### Document excerpt ###

How To Reduce The Aging Process In Adults Over 50

There are many physiological and neurological changes accompanying aging, and four of these will be briefly discussed: frailty and three of chronic diseases, heart disease, cancer, and Alzheimer’s disease (AD). Frailty is characterized by weakness (attributed in part to sarcopenia, i.e., muscle atrophy, and reduced muscle function), slowness, exhaustion, a low activity level, and unintentional weight loss, and often, osteoporosis. Frailty affects some 10% of the population, and for adults older than 85 years, the prevalence is approximately 25%.

Risk of Disease

How To Reduce The Aging Process In Adults Over 50

Aging is a major risk factor for all chronic diseases as exemplified by the statistic that 70% of individuals older than 65 have two or more chronic diseases. The six major causes of death in the U.S. population (from 2014 data, the most recent year for which accurate results are available) were, in decreasing order, heart disease, cancer, chronic lower respiratory diseases, accidents, stroke, and AD. Heart disease, cancer, and AD were responsible for the deaths of 614,348, 591,699, and 93,541 Americans, respectively. Aside from unintentional accidents and infectious disease, older Americans die from these and other chronic diseases. For heart disease and cancer (and most of the other chronic diseases), mortality is relatively low until approximately 50 to 60 years and then increases exponentially. With AD, mortality is low until approximately 65 years, after which there also is an exponential increase in the number of deaths.

Some 70% of Americans ages 60 to 79 have some form of heart disease, a number that increases to approximately 80% for those age 80 years and older. This can be attributed to most, if not all, of the drivers listed. Cancer represents many diseases and has many causes, most of which also arise from the drivers of aging. The American Cancer Society estimated there would be nearly 1.7 million cases of new cancer in 2017 and more than 600,000 cancer-related deaths. Some 5.5 million Americans have AD, and of these, 5.3 million are age 65 and older. Of those individuals with AD, approximately 82% are 75 and older.

Ways to Slow the Aging Process

How To Reduce The Aging Process In Adults Over 50

Because the drivers of aging have been shown to cause chronic diseases, frailty, sarcopenia, dementia, and other adverse conditions, exhaustive investigations have been conducted on ways to lessen, the impact of these devastating, by and large, end-of-life events. The best known and documented strategy encompasses physical activity and exercise.

The American College of Sports Medicine has published a position stand on exercise programs for older adults, and sports physiologists and exercise trainers have directed their clients along with this or similar regimens for years. The results from numerous scientific studies are overwhelmingly positive and indisputable regarding the beneficial effects of physical activity and exercise in the aging population, resulting in measurable and highly positive outcomes, both on physical fitness and cognition, and diminishing many of the adverse effects of aging.

### Raw data ###

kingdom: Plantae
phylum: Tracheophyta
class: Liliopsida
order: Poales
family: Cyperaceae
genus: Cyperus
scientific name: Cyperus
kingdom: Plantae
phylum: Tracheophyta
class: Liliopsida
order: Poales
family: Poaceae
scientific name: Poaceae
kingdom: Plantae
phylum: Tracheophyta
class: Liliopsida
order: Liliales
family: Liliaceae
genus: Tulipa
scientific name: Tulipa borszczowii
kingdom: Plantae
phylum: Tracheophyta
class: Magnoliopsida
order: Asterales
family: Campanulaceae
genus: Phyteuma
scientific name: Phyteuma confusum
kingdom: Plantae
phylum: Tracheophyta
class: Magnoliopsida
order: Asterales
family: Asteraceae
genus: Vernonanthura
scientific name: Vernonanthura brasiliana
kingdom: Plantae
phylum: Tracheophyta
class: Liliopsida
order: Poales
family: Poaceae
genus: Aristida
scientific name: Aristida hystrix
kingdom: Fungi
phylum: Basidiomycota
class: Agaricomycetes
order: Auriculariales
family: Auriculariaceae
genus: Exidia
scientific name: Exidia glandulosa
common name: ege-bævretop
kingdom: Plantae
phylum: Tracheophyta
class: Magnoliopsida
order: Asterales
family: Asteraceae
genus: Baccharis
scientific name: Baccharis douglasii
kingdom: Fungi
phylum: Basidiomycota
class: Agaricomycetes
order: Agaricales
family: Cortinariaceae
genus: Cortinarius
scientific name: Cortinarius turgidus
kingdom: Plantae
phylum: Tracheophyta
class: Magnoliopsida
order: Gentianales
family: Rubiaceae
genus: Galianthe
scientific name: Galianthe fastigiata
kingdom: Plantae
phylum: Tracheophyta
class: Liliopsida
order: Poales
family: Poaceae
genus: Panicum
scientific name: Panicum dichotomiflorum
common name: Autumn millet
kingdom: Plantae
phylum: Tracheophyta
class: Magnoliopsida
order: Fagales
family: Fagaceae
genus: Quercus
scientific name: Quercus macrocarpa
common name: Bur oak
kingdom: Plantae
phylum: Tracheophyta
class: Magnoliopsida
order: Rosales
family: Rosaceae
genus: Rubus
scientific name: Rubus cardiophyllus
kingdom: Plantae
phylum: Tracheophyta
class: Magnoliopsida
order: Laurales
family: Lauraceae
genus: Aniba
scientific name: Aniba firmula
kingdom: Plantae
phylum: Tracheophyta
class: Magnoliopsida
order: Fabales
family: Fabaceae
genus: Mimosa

###

Continue the article on slowing the aging process in adults over 50, starting right after its final sentence.

Fitness Program 1

How To Reduce The Aging Process In Adults Over 50

General Fitness Program for an Older Population

To accommodate clients with restricted mobility or those with health conditions that prohibit a full program, adjustments can be made as appropriate. The target of such a regimen is to minimize as fully as possible the adverse effects of the drivers of aging, and it is now well documented that these and other physical activity and exercise programs are effective in this regard.

  1. Moderate-intensity aerobic exercise for 150 min/wk with sessions lasting 30 to 60 minutes (3 or 5 d/wk). High-intensity aerobic activities should be at least 10 minutes in duration and total 75 min/wk for a minimum of 3 d/wk. A combination of moderate and vigorous-intensity exercise 3 to 5 d/wk often is effective. Sessions could begin at 10 to 20 minutes’ duration and then be gradually increased to the desired maximum. Goals will differ depending on the ability of participants.
  2. The major muscle groups should be engaged in resistance training 2 or 3 d/wk, with each training exercise involving 2 to 4 sets with 8 to 12 repetitions per set and a 2- to 3-minute rest interval between sets. Weight-bearing calisthenics, stair climbing, and other activities that use the major muscle groups can be substituted if necessary.
  3. Flexibility and balance exercises should be part of the program and can be incorporated into the sessions on aerobic exercises and/or resistance training a minimum of 2 or 3 d/wk. It is recommended that each joint receive a total of 1-minute flexibility exercise.

The instructor should emphasize that these programs be augmented with physical activity and reduced sitting time throughout the day. A good guideline for those capable is a minimum of 10,000 steps per day.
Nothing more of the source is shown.